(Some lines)
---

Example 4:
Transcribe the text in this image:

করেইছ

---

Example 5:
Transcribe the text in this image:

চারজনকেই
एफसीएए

# STATED GOAL
Put all of the lines above into a numbered list, and leave out any blank ones.

# COMPLETE ANSWER
1. ---
2. Example 4:
3. Transcribe the text in this image:
4. করেইছ
5. ---
6. Example 5:
7. Transcribe the text in this image:
8. চারজনকেই
9. एफसीएए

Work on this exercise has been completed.